Publié le 18 mars 2022 | par Jean-Pierre Durand

Comme il est d’usage à l’approche d’échéances électorales, la fiscalité automobile semblait ne rien prévoir pour 2022 que l’on ne sache déjà. Mais à y regarder plus attentivement on voit que, l’ex-TVS “consolide“ sensiblement son champ d’application, que la baisse du seuil de malus même “programmée” n’est pas anodine et la nouvelle puissance fiscale encore moins. De plus, depuis janvier, il faut oublier les articles 1007 à 1012 du CGI qui sont abrogés. Bienvenue dans les 166 articles qui les ont remplacés – sur ordonnance – au nouveau Code des Impositions des Biens et Services.
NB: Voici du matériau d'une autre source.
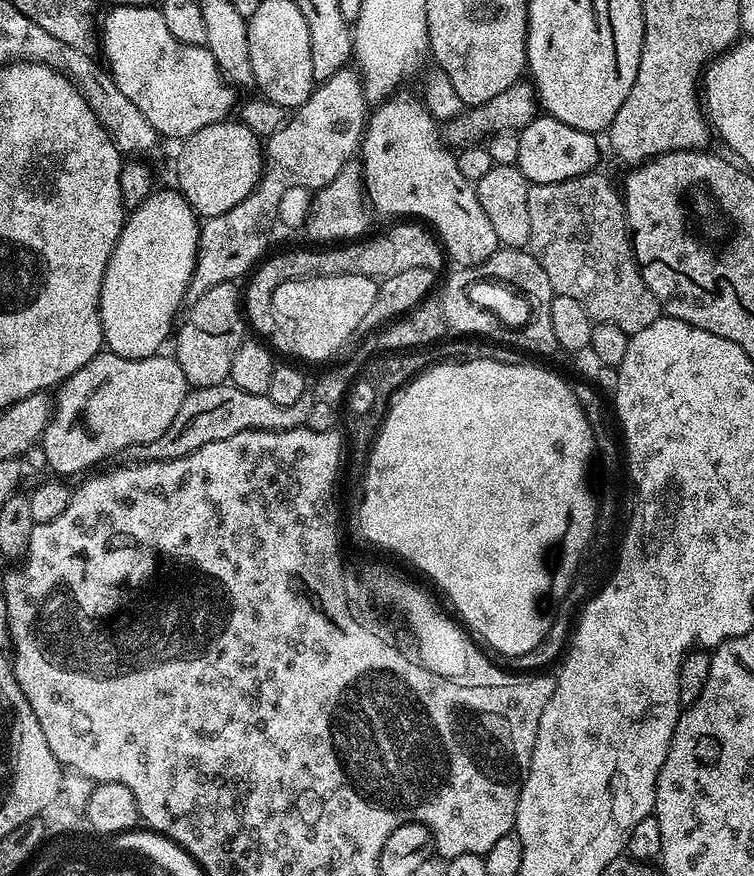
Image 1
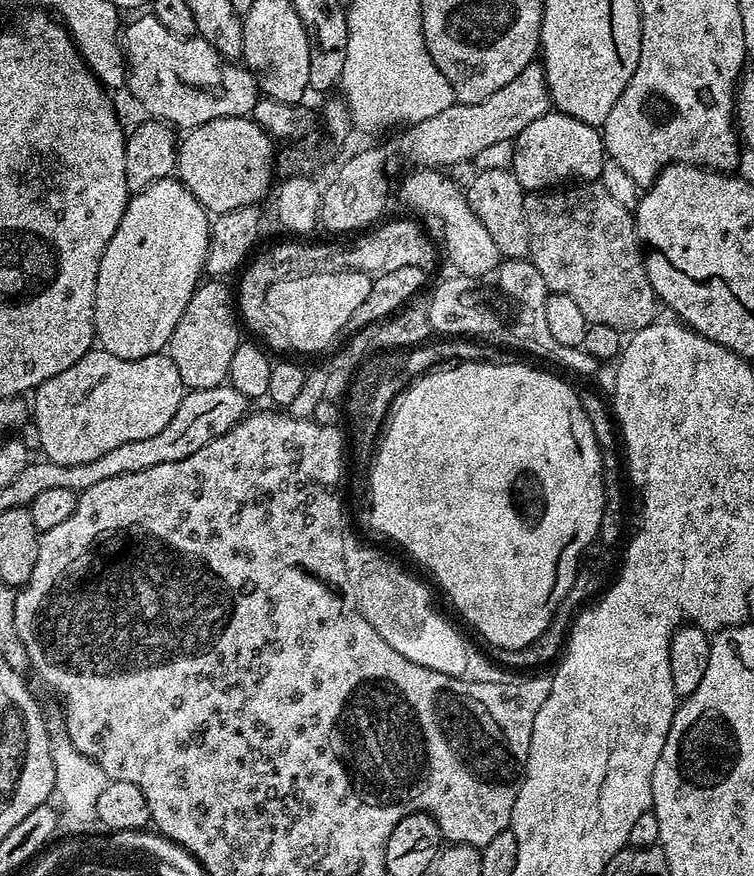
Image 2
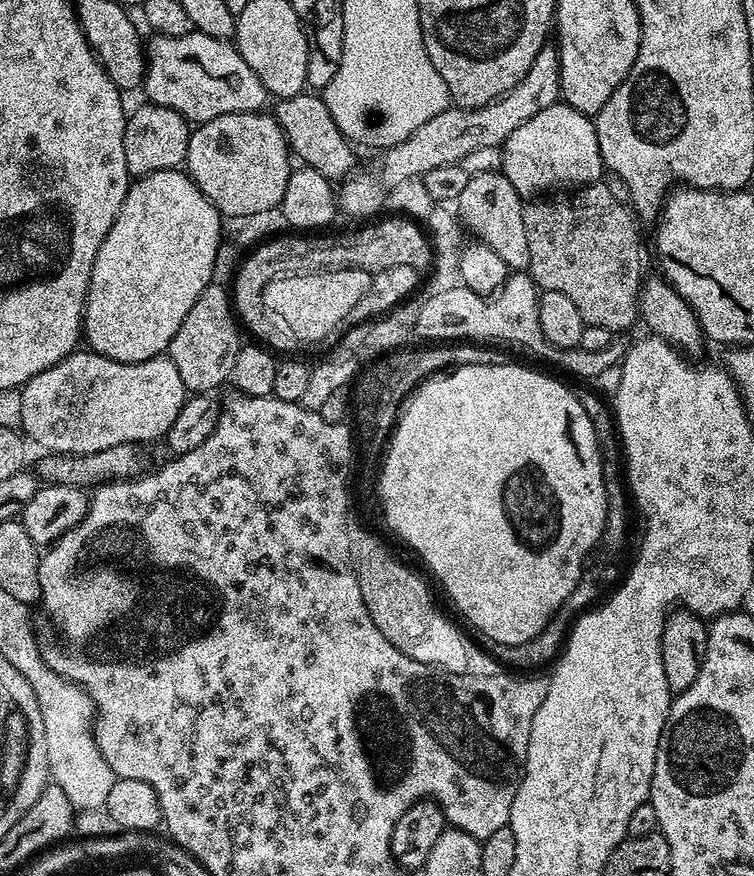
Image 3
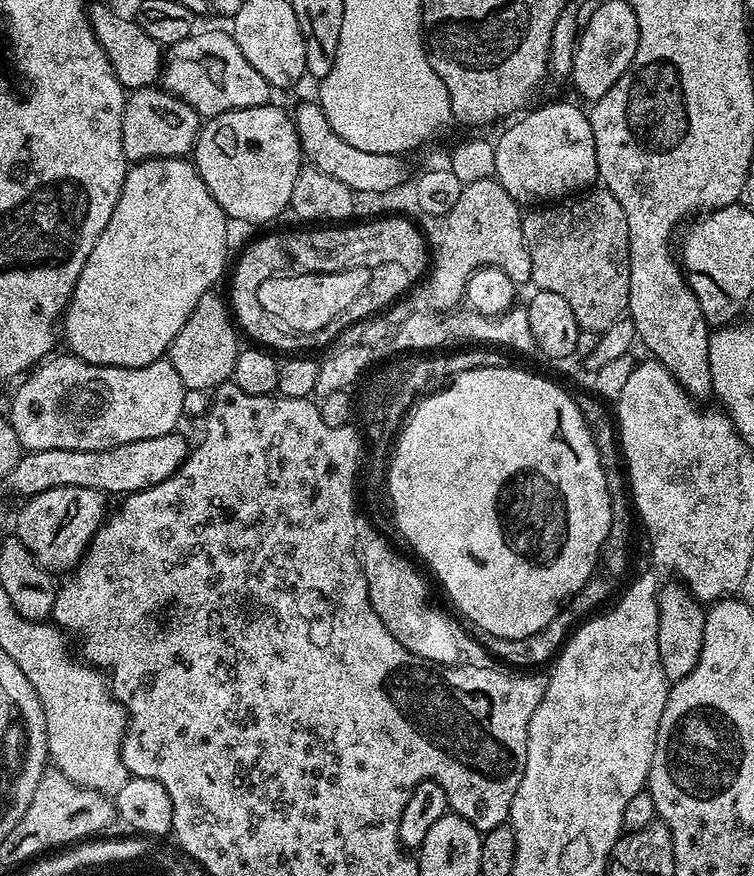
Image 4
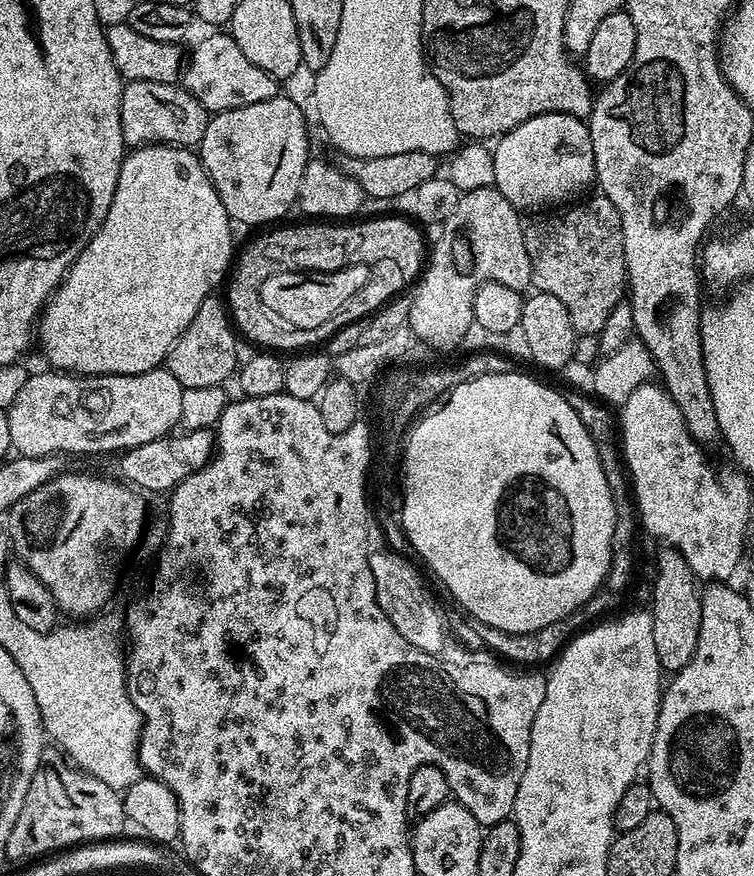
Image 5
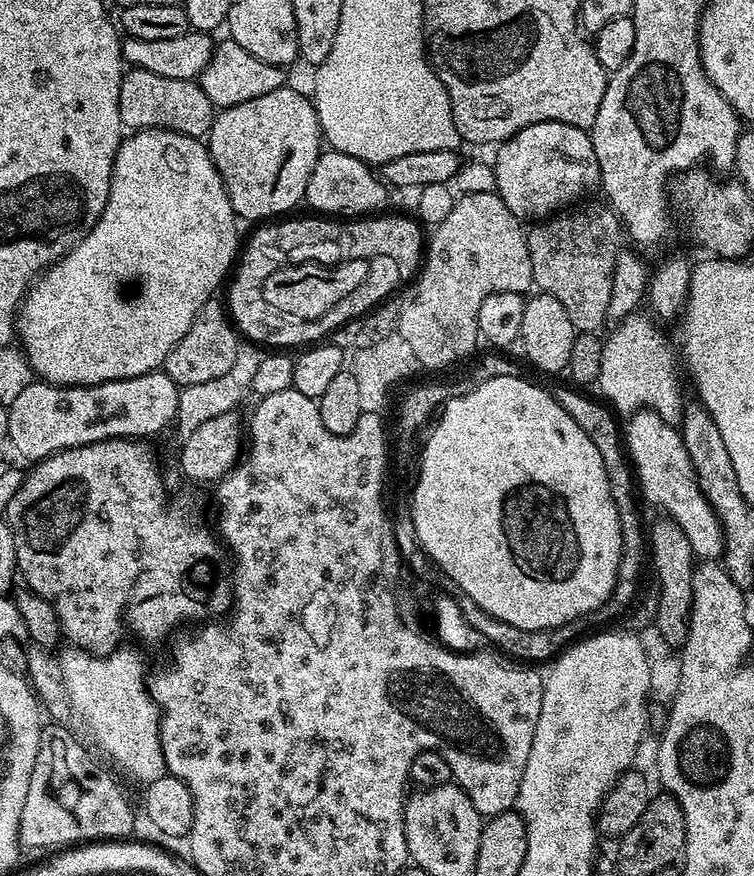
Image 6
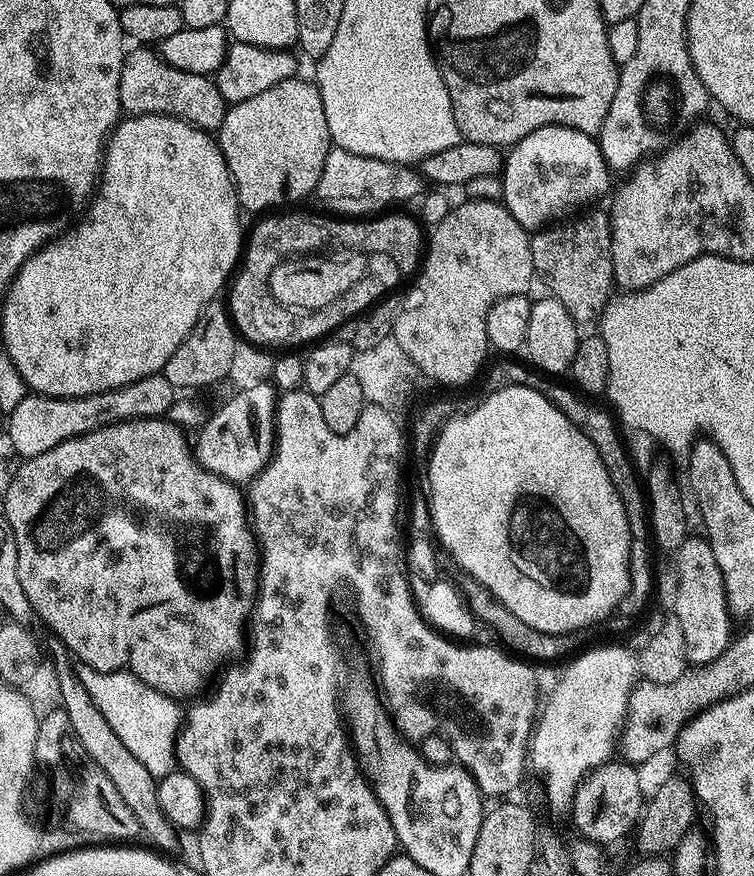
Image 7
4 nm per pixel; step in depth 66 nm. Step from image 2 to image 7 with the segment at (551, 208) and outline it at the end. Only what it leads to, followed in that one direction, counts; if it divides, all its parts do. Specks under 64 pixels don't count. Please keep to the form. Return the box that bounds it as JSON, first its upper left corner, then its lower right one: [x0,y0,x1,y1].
[531,211,614,326]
La fiscalité automobile emménage au nouveau CIBS

Habituellement quand la législation évolue, même pour un détail rédactionnel de forme, ce détail fait l’objet d’un amendement voté en séance par le Parlement. Cette fois, il a suffi d’un décret publié au JO du 29 décembre pour que sans plus de débat et d’information publique, le 1er janvier, des pans entiers du Code Général des Impôts, passés à la trappe, soient remplacés par un nouveau Code des Impositions sur les Biens et Services. Alors que campagne présidentielle est engagée, personne ne semble s’émouvoir de voir la fiscalité réécrite par ordonnance. Décidemment la Covid aura laissé bien des séquelles !

En principe à droit constant

Ce tsunami a bien sur emporté tous les textes sur les taxes appliquées aux  véhicules à moteur, énoncés dans le CGI, des articles 1007 à 1012 quater. Ces textes ont échoué au CBIS mais pas à l’identique, tout est réécrit et redistribué et s’étale désormais du 421-1 au 421-166.  La simplification est “en marche”.
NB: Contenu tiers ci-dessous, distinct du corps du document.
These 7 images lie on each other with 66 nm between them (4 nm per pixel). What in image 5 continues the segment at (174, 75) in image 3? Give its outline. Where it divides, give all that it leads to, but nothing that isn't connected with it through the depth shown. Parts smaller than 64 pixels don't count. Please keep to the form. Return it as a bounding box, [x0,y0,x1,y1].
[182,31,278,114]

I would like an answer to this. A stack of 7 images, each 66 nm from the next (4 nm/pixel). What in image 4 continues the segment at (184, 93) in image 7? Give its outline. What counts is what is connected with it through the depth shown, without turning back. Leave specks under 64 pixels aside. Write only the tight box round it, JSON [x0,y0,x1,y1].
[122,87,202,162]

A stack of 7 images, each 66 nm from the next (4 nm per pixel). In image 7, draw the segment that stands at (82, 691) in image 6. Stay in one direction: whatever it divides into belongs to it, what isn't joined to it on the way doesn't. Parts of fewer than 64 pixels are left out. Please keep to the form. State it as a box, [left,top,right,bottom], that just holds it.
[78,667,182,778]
En principe cette nouvelle codification doit se faire à droit constant mais il n’est jamais simple d’arbitrer les interprétations de la doctrine fiscale ou les transpositions du droit de l’UE dans le droit français. Rappelons que c’est à une transposition (en avril 2009 de la directive 2007/46/CE abrogée depuis par le règlement 2018/858) que l’on doit les contentieux des N1 à usage multiples et des pick-up.

Nous a avons ainsi connu les véhicules “de tourisme au sens du 1010 du CGI” puis “de tourisme au sens du 5° du 1007”. Désormais “de “tourisme au sens du L421-2 du CBIS”, ils ne sont plus “destinés au transport de voyageurs et de leurs biens” mais “affectés au transport de personnes”. A première vue cela ne change rien… À confirmer !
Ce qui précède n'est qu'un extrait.